Liberia launched its National Community Health Assistant Program in 2016, which seeks to ensure that all people living 5 kilometers or farther from a health facility have access to trained, supplied, supervised, and paid community health workers (CHWs). This study aims to evaluate the impact of the national program following implementation in Grand Bassa County in 2018 using data from population-based surveys that included information on 1291 illness episodes. We measured before-to-after changes in care for childhood illness by qualified providers in a portion of the county that implemented in a first phase compared to those which had not yet implemented. We also assessed changes in whether children received oral rehydration therapy for diarrhea and malaria rapid diagnostic tests if they had a fever by a qualified provider (facility based or CHW). For these analyses, we used a difference-in-differences approach and adjusted for potential confounding using inverse probability of treatment weighting. We also assessed changes in the source from which care was received and examined changes by key dimensions of equity (distance from health facilities, maternal education, and household wealth). We found that care of childhood illness by a qualified provider increased by 60.3 percentage points (95%CI 44.7-76.0) more in intervention than comparison areas. Difference-in-differences for oral rehydration therapy and malaria rapid diagnostic tests were 37.6 (95%CI 19.5-55.8) and 38.5 (95%CI 19.9-57.0) percentage points, respectively. In intervention areas, care by a CHW increased from 0 to 81.6% and care from unqualified providers dropped. Increases in care by a qualified provider did not vary significantly by household wealth, remoteness, or maternal education. This evaluation found evidence that the Liberian National Community Health Assistant Program has increased access to effective care in rural Grand Bassa County. Improvements were approximately equal across three measured dimensions of marginalization.

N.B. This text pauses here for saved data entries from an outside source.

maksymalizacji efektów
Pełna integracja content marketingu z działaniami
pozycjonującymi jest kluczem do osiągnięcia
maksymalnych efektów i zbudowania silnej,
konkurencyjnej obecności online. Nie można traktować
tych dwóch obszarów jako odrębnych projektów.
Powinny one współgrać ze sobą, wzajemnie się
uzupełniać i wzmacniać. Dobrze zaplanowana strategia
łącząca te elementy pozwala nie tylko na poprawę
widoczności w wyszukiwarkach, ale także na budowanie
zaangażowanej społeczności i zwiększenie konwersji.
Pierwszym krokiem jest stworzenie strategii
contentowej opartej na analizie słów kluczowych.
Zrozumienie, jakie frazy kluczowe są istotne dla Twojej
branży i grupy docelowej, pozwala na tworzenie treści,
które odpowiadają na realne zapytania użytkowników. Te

利比里亚于2016年启动了国家社区卫生助理计划,该计划旨在确保所有居住在距离医疗机构5公里或更远的人能够获得经过培训、配备齐全、受到监督且有薪酬的社区卫生工作者(CHW)的服务。本研究旨在利用基于人群的调查数据评估2018年该国家计划在大巴萨县实施后的影响,这些数据包含了1291例疾病发作的信息。我们比较了该县一部分在第一阶段实施计划的地区与尚未实施计划的地区,由合格提供者对儿童疾病护理的前后变化。我们还评估了儿童腹泻接受口服补液疗法以及发热时由合格提供者(医疗机构或社区卫生工作者)进行疟疾快速诊断检测的情况变化。对于这些分析,我们采用了差分法,并使用治疗权重的逆概率对潜在混杂因素进行了调整。我们还评估了接受护理的来源变化,并按公平性的关键维度(距离医疗机构的远近、母亲教育程度和家庭财富)进行了变化分析。我们发现,与对照地区相比,干预地区由合格提供者对儿童疾病的护理增加了60.3个百分点(95%置信区间44.7 - 76.0)。口服补液疗法和疟疾快速诊断检测的差分分别为37.6(95%置信区间19.5 - 55.8)和38.5(95%置信区间19.9 - 57.0)个百分点。在干预地区,由社区卫生工作者提供的护理从0增加到81.6%,不合格提供者提供的护理减少。合格提供者提供的护理增加在家庭财富、偏远程度或母亲教育程度方面没有显著差异。该评估发现有证据表明,利比里亚国家社区卫生助理计划增加了大巴萨县农村地区获得有效护理的机会。在三个衡量边缘化的维度上,改善情况大致相同。